TASK INSTRUCTIONS: Please reproduce the data verbatim, from its first line through the line containing "tr. b., 5.21 m/s", with that line included.

RECORDS FOR THIS EXERCISE:

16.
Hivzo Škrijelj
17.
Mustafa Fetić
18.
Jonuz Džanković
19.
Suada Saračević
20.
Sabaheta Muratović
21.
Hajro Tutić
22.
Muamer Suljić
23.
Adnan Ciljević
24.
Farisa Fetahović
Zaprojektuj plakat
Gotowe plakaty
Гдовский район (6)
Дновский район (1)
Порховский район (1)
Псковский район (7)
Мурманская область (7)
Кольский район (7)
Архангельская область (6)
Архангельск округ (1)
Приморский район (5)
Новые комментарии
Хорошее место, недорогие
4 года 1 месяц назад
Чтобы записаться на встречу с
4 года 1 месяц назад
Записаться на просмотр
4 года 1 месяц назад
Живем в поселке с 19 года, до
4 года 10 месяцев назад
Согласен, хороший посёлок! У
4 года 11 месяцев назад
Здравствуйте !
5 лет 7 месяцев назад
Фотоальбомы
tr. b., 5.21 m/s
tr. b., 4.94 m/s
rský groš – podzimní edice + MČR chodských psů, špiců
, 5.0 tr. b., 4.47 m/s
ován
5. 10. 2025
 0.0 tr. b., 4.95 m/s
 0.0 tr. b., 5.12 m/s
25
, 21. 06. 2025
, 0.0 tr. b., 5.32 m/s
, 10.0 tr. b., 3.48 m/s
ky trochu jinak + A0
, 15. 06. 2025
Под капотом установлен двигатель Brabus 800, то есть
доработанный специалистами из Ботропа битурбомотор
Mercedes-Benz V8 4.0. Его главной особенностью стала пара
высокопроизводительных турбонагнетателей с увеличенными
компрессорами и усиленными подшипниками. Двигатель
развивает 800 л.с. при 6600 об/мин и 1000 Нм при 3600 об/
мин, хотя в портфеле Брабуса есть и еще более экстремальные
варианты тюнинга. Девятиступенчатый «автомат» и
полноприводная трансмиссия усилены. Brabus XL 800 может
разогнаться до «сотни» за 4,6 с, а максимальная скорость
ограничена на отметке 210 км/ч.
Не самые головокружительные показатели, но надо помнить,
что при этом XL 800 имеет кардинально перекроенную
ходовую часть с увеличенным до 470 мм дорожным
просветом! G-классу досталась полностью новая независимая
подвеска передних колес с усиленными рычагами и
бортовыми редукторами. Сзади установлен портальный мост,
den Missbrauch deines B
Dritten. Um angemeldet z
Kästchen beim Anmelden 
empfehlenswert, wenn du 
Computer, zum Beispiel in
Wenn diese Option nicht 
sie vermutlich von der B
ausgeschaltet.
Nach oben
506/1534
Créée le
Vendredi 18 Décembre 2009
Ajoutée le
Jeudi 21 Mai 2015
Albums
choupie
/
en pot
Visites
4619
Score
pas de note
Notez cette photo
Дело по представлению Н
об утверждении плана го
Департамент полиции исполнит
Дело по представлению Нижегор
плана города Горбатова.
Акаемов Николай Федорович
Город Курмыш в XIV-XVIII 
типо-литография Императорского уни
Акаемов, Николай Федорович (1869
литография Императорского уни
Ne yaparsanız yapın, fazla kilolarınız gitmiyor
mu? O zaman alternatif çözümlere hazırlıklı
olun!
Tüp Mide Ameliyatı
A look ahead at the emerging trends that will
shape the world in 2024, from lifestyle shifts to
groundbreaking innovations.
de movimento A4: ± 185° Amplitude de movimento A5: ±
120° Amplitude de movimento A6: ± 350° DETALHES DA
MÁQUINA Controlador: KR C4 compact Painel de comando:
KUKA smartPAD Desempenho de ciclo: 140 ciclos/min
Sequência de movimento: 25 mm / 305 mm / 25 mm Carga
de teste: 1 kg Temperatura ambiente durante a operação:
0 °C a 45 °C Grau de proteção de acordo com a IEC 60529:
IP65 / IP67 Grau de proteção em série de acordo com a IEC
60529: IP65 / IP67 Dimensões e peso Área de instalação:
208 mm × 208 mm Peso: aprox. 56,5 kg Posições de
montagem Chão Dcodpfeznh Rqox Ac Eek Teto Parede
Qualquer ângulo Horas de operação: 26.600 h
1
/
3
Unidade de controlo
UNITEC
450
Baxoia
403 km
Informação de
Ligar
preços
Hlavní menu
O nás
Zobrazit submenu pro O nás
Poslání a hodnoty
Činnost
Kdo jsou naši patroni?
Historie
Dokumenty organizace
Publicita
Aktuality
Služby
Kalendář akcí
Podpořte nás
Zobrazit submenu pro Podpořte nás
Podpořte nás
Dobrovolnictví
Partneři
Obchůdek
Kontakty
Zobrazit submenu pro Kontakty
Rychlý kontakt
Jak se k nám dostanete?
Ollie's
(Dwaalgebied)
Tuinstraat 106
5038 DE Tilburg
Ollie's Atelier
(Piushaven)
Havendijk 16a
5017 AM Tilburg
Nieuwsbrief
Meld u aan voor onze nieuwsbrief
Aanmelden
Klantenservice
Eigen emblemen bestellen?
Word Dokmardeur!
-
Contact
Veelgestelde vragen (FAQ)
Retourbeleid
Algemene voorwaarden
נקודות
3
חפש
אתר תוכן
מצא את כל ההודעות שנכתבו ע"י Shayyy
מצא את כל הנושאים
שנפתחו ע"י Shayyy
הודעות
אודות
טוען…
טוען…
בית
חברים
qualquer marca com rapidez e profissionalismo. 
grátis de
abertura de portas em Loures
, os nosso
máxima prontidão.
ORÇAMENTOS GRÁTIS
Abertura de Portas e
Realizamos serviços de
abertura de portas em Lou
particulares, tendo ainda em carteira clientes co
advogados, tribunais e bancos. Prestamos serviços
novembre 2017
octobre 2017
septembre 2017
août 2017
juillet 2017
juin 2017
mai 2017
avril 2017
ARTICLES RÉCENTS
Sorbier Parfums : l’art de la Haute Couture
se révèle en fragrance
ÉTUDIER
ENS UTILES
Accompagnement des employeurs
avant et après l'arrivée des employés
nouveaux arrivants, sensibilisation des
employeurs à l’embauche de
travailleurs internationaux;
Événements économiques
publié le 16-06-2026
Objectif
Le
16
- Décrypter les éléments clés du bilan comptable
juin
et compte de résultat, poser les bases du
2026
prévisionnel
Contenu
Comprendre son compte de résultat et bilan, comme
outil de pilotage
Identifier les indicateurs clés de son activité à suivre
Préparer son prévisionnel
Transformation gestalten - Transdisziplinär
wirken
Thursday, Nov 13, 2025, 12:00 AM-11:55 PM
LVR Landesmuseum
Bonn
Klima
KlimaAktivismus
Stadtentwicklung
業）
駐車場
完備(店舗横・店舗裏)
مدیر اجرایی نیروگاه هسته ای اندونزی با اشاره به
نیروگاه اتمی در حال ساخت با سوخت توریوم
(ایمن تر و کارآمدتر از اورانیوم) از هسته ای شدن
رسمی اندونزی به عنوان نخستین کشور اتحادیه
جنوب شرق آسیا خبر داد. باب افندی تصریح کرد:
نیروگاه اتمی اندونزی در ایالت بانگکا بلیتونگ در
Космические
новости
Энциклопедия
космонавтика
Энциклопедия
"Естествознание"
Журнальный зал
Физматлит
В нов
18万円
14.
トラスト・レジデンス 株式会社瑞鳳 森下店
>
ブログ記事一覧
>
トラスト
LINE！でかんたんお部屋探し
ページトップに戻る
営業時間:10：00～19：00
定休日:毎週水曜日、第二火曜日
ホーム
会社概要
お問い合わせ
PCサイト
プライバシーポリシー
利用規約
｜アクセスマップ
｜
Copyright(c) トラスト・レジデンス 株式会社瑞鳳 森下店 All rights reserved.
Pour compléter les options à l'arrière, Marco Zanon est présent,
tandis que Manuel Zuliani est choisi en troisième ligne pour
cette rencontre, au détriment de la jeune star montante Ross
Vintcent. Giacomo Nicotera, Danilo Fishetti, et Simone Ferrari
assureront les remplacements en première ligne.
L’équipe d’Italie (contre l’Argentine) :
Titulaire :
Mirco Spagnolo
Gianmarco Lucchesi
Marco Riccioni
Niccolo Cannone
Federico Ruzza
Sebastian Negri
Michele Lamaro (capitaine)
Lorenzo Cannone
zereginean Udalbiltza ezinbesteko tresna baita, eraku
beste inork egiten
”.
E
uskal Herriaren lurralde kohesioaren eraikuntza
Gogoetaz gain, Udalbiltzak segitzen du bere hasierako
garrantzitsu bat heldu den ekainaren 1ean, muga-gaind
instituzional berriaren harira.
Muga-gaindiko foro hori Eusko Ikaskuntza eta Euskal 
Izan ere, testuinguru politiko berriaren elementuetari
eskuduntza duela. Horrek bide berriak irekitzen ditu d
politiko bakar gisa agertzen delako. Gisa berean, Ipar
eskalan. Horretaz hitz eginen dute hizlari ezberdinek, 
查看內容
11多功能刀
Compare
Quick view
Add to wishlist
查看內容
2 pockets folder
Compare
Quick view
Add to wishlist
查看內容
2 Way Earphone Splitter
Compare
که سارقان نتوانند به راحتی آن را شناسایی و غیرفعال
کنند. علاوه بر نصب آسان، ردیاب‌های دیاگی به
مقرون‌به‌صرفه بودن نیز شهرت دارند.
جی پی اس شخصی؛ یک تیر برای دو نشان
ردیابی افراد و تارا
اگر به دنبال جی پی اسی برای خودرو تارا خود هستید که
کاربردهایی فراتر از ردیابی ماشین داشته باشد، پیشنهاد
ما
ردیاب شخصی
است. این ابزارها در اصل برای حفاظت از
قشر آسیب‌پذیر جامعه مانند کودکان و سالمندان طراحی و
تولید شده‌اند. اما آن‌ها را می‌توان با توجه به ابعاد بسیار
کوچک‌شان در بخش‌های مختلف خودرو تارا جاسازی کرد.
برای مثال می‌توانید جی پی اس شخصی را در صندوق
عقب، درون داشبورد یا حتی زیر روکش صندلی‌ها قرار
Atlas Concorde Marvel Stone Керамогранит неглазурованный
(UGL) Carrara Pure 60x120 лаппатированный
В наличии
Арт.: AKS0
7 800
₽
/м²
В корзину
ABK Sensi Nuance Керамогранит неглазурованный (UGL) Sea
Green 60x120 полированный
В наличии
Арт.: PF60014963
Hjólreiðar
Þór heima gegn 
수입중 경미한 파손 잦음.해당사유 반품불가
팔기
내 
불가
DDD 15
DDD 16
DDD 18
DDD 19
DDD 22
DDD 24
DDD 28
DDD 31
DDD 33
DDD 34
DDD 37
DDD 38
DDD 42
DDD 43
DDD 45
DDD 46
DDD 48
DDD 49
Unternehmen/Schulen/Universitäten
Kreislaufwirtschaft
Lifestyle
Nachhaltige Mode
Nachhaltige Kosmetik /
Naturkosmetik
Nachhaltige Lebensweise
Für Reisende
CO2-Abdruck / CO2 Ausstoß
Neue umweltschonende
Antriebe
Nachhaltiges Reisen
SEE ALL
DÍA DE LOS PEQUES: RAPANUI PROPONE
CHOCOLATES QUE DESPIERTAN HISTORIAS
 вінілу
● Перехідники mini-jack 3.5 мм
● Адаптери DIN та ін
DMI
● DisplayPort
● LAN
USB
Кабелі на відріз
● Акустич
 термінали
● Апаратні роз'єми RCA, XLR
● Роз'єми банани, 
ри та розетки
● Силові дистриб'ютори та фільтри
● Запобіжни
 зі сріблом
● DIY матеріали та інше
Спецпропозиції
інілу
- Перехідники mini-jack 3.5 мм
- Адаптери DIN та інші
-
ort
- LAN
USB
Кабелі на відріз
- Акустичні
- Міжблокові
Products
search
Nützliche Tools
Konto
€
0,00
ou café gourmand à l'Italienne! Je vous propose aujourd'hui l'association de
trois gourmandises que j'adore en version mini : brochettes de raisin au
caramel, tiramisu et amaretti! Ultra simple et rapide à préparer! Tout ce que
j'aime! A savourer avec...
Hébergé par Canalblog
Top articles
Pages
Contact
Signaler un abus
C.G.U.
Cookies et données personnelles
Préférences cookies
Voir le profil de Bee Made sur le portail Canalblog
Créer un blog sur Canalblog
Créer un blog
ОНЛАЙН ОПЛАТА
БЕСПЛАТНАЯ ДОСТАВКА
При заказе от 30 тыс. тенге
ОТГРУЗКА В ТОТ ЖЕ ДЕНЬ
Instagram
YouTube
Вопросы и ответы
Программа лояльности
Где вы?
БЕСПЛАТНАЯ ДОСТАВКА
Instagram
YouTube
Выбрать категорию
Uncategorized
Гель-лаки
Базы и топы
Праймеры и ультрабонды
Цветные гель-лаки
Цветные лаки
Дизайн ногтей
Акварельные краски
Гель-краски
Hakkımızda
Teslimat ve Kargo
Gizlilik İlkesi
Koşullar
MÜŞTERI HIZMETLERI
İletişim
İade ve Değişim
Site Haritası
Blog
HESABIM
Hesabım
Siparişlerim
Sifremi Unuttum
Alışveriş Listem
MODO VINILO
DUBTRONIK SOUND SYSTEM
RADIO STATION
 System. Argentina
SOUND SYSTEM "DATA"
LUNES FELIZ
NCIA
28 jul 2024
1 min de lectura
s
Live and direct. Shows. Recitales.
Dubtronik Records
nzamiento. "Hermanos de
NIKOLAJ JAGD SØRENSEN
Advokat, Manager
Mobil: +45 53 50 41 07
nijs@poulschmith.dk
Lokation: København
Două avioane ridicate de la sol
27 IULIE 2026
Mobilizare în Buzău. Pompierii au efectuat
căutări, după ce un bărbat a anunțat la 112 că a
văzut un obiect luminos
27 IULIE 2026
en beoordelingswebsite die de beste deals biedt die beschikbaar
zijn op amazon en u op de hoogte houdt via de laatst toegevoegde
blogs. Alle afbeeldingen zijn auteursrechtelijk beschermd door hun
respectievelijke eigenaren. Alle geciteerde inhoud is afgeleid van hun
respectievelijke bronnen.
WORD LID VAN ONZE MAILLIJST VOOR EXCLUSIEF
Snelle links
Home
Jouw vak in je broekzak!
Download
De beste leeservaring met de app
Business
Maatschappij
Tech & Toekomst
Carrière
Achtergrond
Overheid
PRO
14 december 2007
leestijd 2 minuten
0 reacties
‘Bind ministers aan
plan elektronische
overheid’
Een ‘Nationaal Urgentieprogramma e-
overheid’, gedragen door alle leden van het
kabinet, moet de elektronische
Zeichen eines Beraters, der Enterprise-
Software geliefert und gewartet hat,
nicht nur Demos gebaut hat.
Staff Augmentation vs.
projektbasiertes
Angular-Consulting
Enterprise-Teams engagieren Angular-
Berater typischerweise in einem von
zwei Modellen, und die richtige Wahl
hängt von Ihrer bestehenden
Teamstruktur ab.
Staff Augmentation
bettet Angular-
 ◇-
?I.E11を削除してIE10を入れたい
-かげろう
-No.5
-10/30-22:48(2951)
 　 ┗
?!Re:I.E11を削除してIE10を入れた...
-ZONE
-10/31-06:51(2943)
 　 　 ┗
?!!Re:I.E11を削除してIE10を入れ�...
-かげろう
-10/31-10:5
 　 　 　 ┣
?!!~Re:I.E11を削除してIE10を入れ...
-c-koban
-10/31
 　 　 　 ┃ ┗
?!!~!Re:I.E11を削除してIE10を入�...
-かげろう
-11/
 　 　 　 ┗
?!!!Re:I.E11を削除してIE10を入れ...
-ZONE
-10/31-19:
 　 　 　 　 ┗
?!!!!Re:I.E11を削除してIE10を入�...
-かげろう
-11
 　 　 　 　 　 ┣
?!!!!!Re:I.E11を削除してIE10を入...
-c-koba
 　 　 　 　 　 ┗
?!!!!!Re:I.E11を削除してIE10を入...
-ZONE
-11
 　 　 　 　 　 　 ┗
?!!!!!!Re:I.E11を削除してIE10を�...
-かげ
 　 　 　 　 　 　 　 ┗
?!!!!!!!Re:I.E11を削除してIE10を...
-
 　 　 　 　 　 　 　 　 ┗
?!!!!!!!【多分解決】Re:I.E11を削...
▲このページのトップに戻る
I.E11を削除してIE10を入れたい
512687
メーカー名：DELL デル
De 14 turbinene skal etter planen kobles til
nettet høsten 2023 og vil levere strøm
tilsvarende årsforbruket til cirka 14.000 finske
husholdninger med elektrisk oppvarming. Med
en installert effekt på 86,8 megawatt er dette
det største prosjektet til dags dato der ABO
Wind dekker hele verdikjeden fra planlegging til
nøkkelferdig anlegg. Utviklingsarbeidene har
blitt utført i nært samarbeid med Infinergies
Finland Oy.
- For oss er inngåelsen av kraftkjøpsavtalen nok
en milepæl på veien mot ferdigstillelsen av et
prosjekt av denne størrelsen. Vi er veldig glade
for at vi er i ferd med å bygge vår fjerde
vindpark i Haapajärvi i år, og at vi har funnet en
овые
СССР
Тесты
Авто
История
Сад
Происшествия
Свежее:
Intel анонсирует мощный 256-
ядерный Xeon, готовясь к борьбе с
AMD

EXERCISE SOLUTION:
16.
Hivzo Škrijelj
17.
Mustafa Fetić
18.
Jonuz Džanković
19.
Suada Saračević
20.
Sabaheta Muratović
21.
Hajro Tutić
22.
Muamer Suljić
23.
Adnan Ciljević
24.
Farisa Fetahović
Zaprojektuj plakat
Gotowe plakaty
Гдовский район (6)
Дновский район (1)
Порховский район (1)
Псковский район (7)
Мурманская область (7)
Кольский район (7)
Архангельская область (6)
Архангельск округ (1)
Приморский район (5)
Новые комментарии
Хорошее место, недорогие
4 года 1 месяц назад
Чтобы записаться на встречу с
4 года 1 месяц назад
Записаться на просмотр
4 года 1 месяц назад
Живем в поселке с 19 года, до
4 года 10 месяцев назад
Согласен, хороший посёлок! У
4 года 11 месяцев назад
Здравствуйте !
5 лет 7 месяцев назад
Фотоальбомы
tr. b., 5.21 m/s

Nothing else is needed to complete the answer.